9.) Daniel Craig is my least favorite Bond. I think that Timothy Dalton did the serious Bond first and better. People say Craig is a Bond for a darker, scarier world, but honestly, the world has always been dark and scary, and people had no problems with Connery or Moore’s interpretations. Despite this, Craig’s third outing as James Bond gave us one of my favorite James Bond themes. That, of course, would be Adele’s “Skyfall”.
Adele is an amazing singer and songwriter, who can create songs in all sorts of genres. With the assistance of co-writer Paul Epworth, she created a wonderful throwback to the days of songs like the aforementioned “Goldfinger”, with this one exception: “Skyfall” became the first Bond theme to win an Oscar.
While several Bond themes had been nominated for Best Original Song before, this was the first song to take home the big prize, and I feel it was well-deserved, even if I’m not a fan of Craig’s Bond. I’ve heard rumors that Adele may also be doing the theme for Craig’s fourth Bond movie, the upcoming “SPECTRE”. If so, perhaps Adele may get a second Oscar, and that would be amazing.
10.) Finally, to end this article, we come to one of my favorite Bond films, even if Roger Moore himself regrets making it and many people consider it one of the worst of the series. I have no problems watching “A View To A Kill”, and I loved Duran Duran’s theme for it.
I first heard the song when I purchased a greatest hits compilation by Duran Duran in the 12th grade, and I loved what I heard. This was an energetic song that, when I saw “A View To A Kill” years later, would remind me of why Moore was my favorite Bond. Some say that Moore was lethargic in his later Bond movies, but I think his casual and laid-back attitude was something to aspire to. Keeping cool in the face of danger is something I hope to achieve.

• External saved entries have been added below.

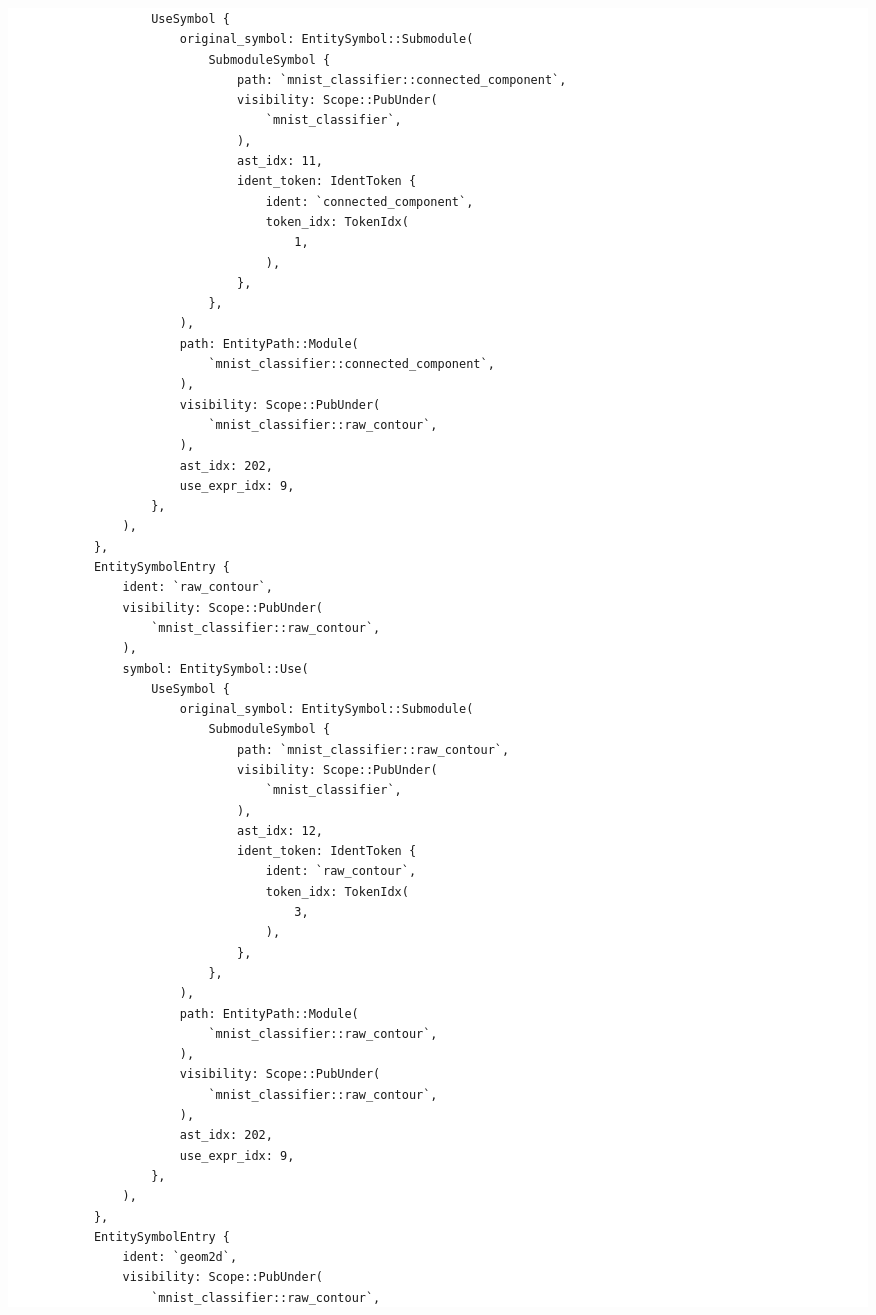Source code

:                         UseSymbol {
                            original_symbol: EntitySymbol::Submodule(
                                SubmoduleSymbol {
                                    path: `mnist_classifier::connected_component`,
                                    visibility: Scope::PubUnder(
                                        `mnist_classifier`,
                                    ),
                                    ast_idx: 11,
                                    ident_token: IdentToken {
                                        ident: `connected_component`,
                                        token_idx: TokenIdx(
                                            1,
                                        ),
                                    },
                                },
                            ),
                            path: EntityPath::Module(
                                `mnist_classifier::connected_component`,
                            ),
                            visibility: Scope::PubUnder(
                                `mnist_classifier::raw_contour`,
                            ),
                            ast_idx: 202,
                            use_expr_idx: 9,
                        },
                    ),
                },
                EntitySymbolEntry {
                    ident: `raw_contour`,
                    visibility: Scope::PubUnder(
                        `mnist_classifier::raw_contour`,
                    ),
                    symbol: EntitySymbol::Use(
                        UseSymbol {
                            original_symbol: EntitySymbol::Submodule(
                                SubmoduleSymbol {
                                    path: `mnist_classifier::raw_contour`,
                                    visibility: Scope::PubUnder(
                                        `mnist_classifier`,
                                    ),
                                    ast_idx: 12,
                                    ident_token: IdentToken {
                                        ident: `raw_contour`,
                                        token_idx: TokenIdx(
                                            3,
                                        ),
                                    },
                                },
                            ),
                            path: EntityPath::Module(
                                `mnist_classifier::raw_contour`,
                            ),
                            visibility: Scope::PubUnder(
                                `mnist_classifier::raw_contour`,
                            ),
                            ast_idx: 202,
                            use_expr_idx: 9,
                        },
                    ),
                },
                EntitySymbolEntry {
                    ident: `geom2d`,
                    visibility: Scope::PubUnder(
                        `mnist_classifier::raw_contour`,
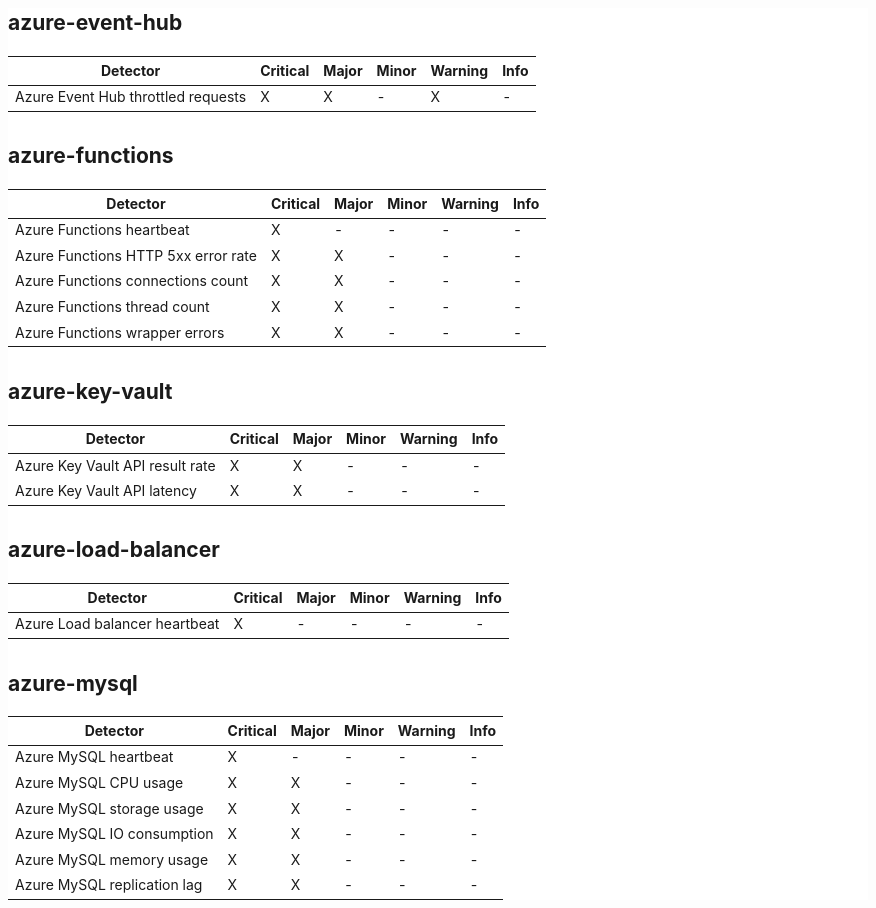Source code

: 
## azure-event-hub

|Detector|Critical|Major|Minor|Warning|Info|
|---|---|---|---|---|---|
|Azure Event Hub throttled requests|X|X|-|X|-|


## azure-functions

|Detector|Critical|Major|Minor|Warning|Info|
|---|---|---|---|---|---|
|Azure Functions heartbeat|X|-|-|-|-|
|Azure Functions HTTP 5xx error rate|X|X|-|-|-|
|Azure Functions connections count|X|X|-|-|-|
|Azure Functions thread count|X|X|-|-|-|
|Azure Functions wrapper errors|X|X|-|-|-|


## azure-key-vault

|Detector|Critical|Major|Minor|Warning|Info|
|---|---|---|---|---|---|
|Azure Key Vault API result rate|X|X|-|-|-|
|Azure Key Vault API latency|X|X|-|-|-|


## azure-load-balancer

|Detector|Critical|Major|Minor|Warning|Info|
|---|---|---|---|---|---|
|Azure Load balancer heartbeat|X|-|-|-|-|


## azure-mysql

|Detector|Critical|Major|Minor|Warning|Info|
|---|---|---|---|---|---|
|Azure MySQL heartbeat|X|-|-|-|-|
|Azure MySQL CPU usage|X|X|-|-|-|
|Azure MySQL storage usage|X|X|-|-|-|
|Azure MySQL IO consumption|X|X|-|-|-|
|Azure MySQL memory usage|X|X|-|-|-|
|Azure MySQL replication lag|X|X|-|-|-|
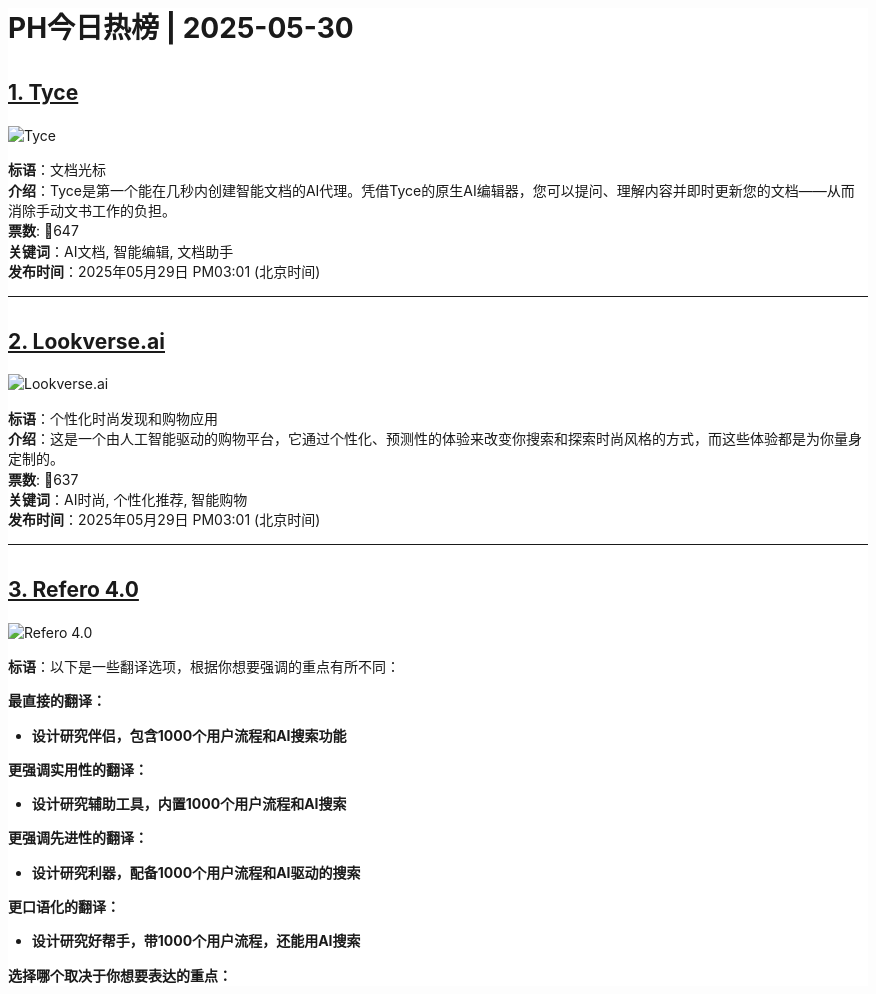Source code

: # PH今日热榜 | 2025-05-30

## [1. Tyce](https://www.producthunt.com/posts/tyce?utm_campaign=producthunt-api&utm_medium=api-v2&utm_source=Application%3A+DailyHunter+%28ID%3A+140760%29)  
![Tyce](https://ph-files.imgix.net/e3305929-1a03-4690-82ae-a0b08671ea3a.jpeg?auto=format&fit=crop&frame=1&h=512&w=1024)  

**标语**：文档光标  
**介绍**：Tyce是第一个能在几秒内创建智能文档的AI代理。凭借Tyce的原生AI编辑器，您可以提问、理解内容并即时更新您的文档——从而消除手动文书工作的负担。  
**票数**: 🔺647  
**关键词**：AI文档, 智能编辑, 文档助手  
**发布时间**：2025年05月29日 PM03:01 (北京时间)  

---

## [2. Lookverse.ai](https://www.producthunt.com/posts/lookverse-ai?utm_campaign=producthunt-api&utm_medium=api-v2&utm_source=Application%3A+DailyHunter+%28ID%3A+140760%29)  
![Lookverse.ai](https://ph-files.imgix.net/538806ff-8a7c-4644-a438-39a3b3bb7a3e.png?auto=format&fit=crop&frame=1&h=512&w=1024)  

**标语**：个性化时尚发现和购物应用  
**介绍**：这是一个由人工智能驱动的购物平台，它通过个性化、预测性的体验来改变你搜索和探索时尚风格的方式，而这些体验都是为你量身定制的。  
**票数**: 🔺637  
**关键词**：AI时尚, 个性化推荐, 智能购物  
**发布时间**：2025年05月29日 PM03:01 (北京时间)  

---

## [3. Refero 4.0](https://www.producthunt.com/posts/refero-4-0?utm_campaign=producthunt-api&utm_medium=api-v2&utm_source=Application%3A+DailyHunter+%28ID%3A+140760%29)  
![Refero 4.0](https://ph-files.imgix.net/a86a059f-7697-4c5a-ae9d-a61d50558582.png?auto=format&fit=crop&frame=1&h=512&w=1024)  

**标语**：以下是一些翻译选项，根据你想要强调的重点有所不同：

**最直接的翻译：**

* **设计研究伴侣，包含1000个用户流程和AI搜索功能**

**更强调实用性的翻译：**

* **设计研究辅助工具，内置1000个用户流程和AI搜索**

**更强调先进性的翻译：**

* **设计研究利器，配备1000个用户流程和AI驱动的搜索**

**更口语化的翻译：**

* **设计研究好帮手，带1000个用户流程，还能用AI搜索**

**选择哪个取决于你想要表达的重点：**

On a side note, I loved this song so much that when I purchased an autograph of Tanya Roberts, who played Stacey Sutton in “A View To A Kill”, the personalization I asked for came from a lyric in the song.
In summation, it’s difficult to know what a Bond movie would be without its’ theme song. Music is very important to the Bond series, and I hope that, even as Bond changes with the times, the great music doesn’t.
If I missed your favorite Bond theme, let me know in the comments. Thanks for reading, and have a wonderful day.